REQUEST A -
Give every line of the data entries listing below as a numbered list, leaving out the blank lines.

Why getting naked on holiday is a big thing in Germany: A German reveals all
In Germany, nudism is known as Freikoerperkultur (FKK), Free Body Culture.
Baring all is normal in saunas, swimming pools, the park and on the beach.
Summer in the parks of Berlin and Munich brings the chance of encountering a middle-aged, bronzed German wearing only a hat and the BILD-Zeitung, Germany’s favorite tabloid.
Forget sausages and beer, the sign of true German-ness is publicly disrobing with absolutely zero self-consciousness.
For me, it’s often just quicker and easier to do a clean strip at the pool or sauna than frantically trying to hide the bits that everyone else is already displaying without batting an eyelid.
Divided by the Iron Curtain, united by nudity
Germany’s passion for clotheslessness finds its origins in late-19th-century health drives when stripping off was seen as part of a route to fitness and sunbathing a possible cure for TB and rheumatism.
In 1920, while the rest of Europe was still getting feverish over the sight an exposed ankle, Germany established its first nude beach on the island of Sylt.
Barely a decade later, the Berlin School of Nudism, founded to encourage mixed sex open-air exercises, hosted the first international nudity congress.
The Nazi era brought mixed fortunes for nudism, its ongoing popularity tempered by a moral clampdown.
Laws passed in 1933 limited mixed-sex nudism as “a reaction to the increased immorality of the Weimar state.”
More restrictions followed amid claims the scene was a “breeding ground for Marxists and homosexuals.”
Nevertheless, it remained popular, enjoying support among members of the paramilitary SS.
Rules were softened in 1942 but still subject to Nazi prejudices that predictably focused on Jews and other “undesirables.”
But war didn’t dampen Germany’s enthusiasm for stripping off, even when the country was divided by the Iron Curtain.
After the war, nudism was equally popular in both German states.
Even as the country was being split asunder in 1949, some in the West were busy founding the Association for Free Body Culture — an organization that today is part of the German Olympic Sport Federation and the largest member of the International Naturist Federation.
Germany’s largest Baltic island, Ruegen has five dedicated nudist beaches.
Nudism was particularly popular in East Germany, or German Democratic Republic as it was known.

REQUEST B -
According to the article above on nudism in Germany, why were the 1933 laws limiting mixed-sex nudism passed? Answer in one to three sentences.

(Data entries)
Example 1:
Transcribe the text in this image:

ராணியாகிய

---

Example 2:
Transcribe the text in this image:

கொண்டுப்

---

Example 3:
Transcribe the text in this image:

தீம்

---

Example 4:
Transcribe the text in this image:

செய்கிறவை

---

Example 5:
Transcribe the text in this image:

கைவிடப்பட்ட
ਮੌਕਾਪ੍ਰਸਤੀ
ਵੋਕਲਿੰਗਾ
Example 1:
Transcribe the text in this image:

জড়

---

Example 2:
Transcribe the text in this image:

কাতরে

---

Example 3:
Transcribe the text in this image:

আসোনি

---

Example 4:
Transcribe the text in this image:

ANSWER A -
1. Example 1:
2. Transcribe the text in this image:
3. ராணியாகிய
4. ---
5. Example 2:
6. Transcribe the text in this image:
7. கொண்டுப்
8. ---
9. Example 3:
10. Transcribe the text in this image:
11. தீம்
12. ---
13. Example 4:
14. Transcribe the text in this image:
15. செய்கிறவை
16. ---
17. Example 5:
18. Transcribe the text in this image:
19. கைவிடப்பட்ட
20. ਮੌਕਾਪ੍ਰਸਤੀ
21. ਵੋਕਲਿੰਗਾ
22. Example 1:
23. Transcribe the text in this image:
24. জড়
25. ---
26. Example 2:
27. Transcribe the text in this image:
28. কাতরে
29. ---
30. Example 3:
31. Transcribe the text in this image:
32. আসোনি
33. ---
34. Example 4:
35. Transcribe the text in this image:

ANSWER B -
The 1933 laws limiting mixed-sex nudism were passed as "a reaction to the increased immorality of the Weimar state."